:: EXERCISE MATERIALS
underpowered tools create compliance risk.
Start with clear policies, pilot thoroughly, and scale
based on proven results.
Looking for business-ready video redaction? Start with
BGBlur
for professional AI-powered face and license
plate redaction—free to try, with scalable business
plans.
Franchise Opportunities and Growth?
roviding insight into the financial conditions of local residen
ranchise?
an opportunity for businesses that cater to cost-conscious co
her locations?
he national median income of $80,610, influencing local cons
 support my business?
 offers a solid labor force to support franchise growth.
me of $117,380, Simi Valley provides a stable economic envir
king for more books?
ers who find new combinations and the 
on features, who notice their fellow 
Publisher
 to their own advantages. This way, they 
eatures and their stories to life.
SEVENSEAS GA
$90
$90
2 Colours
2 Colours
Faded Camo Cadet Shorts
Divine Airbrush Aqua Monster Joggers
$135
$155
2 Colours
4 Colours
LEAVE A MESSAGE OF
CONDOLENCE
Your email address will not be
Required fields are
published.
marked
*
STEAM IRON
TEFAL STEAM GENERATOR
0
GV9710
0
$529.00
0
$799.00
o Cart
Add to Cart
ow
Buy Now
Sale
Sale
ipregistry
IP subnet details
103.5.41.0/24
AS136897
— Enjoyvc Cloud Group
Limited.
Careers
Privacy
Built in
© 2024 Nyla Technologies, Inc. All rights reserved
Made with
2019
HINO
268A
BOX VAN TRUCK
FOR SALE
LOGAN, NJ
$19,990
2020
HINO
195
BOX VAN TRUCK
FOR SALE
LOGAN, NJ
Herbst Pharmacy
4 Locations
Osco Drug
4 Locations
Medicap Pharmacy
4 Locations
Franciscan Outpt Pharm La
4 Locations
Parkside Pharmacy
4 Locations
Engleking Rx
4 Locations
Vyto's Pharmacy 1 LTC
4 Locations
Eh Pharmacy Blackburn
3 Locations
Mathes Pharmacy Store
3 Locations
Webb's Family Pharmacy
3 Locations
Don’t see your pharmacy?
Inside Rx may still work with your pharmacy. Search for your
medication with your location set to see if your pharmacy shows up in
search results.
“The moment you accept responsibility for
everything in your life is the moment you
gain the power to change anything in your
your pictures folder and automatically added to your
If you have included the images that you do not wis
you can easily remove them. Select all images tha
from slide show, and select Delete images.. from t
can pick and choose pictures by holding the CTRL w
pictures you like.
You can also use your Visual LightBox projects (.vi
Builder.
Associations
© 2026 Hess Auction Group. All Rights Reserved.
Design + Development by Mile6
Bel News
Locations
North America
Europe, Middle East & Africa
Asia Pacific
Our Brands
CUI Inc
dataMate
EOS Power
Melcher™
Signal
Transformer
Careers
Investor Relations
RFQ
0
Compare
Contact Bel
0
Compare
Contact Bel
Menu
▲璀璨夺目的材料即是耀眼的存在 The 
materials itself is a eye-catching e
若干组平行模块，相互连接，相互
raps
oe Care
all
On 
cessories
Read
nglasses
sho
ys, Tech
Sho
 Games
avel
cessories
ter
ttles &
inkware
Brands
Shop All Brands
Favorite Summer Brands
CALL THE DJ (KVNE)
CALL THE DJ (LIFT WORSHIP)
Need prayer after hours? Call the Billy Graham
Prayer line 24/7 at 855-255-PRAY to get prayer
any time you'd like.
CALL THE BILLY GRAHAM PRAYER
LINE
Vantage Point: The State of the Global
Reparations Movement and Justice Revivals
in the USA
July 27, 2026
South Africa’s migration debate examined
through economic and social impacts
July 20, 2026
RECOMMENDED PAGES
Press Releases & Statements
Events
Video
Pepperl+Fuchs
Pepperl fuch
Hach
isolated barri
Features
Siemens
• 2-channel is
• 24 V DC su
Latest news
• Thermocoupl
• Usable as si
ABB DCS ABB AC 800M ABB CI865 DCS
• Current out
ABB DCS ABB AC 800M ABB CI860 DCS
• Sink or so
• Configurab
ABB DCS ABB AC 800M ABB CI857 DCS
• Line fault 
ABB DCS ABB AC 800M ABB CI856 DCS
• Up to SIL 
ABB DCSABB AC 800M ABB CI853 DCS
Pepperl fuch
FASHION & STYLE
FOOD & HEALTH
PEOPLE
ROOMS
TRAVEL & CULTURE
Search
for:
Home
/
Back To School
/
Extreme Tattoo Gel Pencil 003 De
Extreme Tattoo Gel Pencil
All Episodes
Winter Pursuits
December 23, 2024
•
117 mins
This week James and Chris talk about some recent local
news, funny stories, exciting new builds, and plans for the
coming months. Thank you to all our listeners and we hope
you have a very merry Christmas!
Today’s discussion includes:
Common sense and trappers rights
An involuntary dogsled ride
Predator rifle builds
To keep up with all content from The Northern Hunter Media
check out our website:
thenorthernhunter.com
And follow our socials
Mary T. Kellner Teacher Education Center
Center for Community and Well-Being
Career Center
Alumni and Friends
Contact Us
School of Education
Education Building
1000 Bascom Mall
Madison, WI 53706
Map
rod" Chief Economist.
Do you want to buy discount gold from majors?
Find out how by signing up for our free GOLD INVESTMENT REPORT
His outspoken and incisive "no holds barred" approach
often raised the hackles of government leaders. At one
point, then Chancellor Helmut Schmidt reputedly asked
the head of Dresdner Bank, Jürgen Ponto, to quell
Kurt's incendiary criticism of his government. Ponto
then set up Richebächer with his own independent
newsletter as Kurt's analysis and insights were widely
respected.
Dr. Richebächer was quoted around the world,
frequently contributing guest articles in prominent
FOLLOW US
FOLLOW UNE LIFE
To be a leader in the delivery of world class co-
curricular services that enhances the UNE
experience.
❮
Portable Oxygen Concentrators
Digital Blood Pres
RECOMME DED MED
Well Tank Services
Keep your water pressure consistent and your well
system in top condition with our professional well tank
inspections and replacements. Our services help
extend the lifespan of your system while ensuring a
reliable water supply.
::::
◆ EXERCISE PROMPT
Which lines above run from the one containing "School of Education" down to the one containing "the head of"? Repeat exactly those, both ends included, and nothing else.

◆ RESPONSE TO THE EXERCISE
School of Education
Education Building
1000 Bascom Mall
Madison, WI 53706
Map
rod" Chief Economist.
Do you want to buy discount gold from majors?
Find out how by signing up for our free GOLD INVESTMENT REPORT
His outspoken and incisive "no holds barred" approach
often raised the hackles of government leaders. At one
point, then Chancellor Helmut Schmidt reputedly asked
the head of Dresdner Bank, Jürgen Ponto, to quell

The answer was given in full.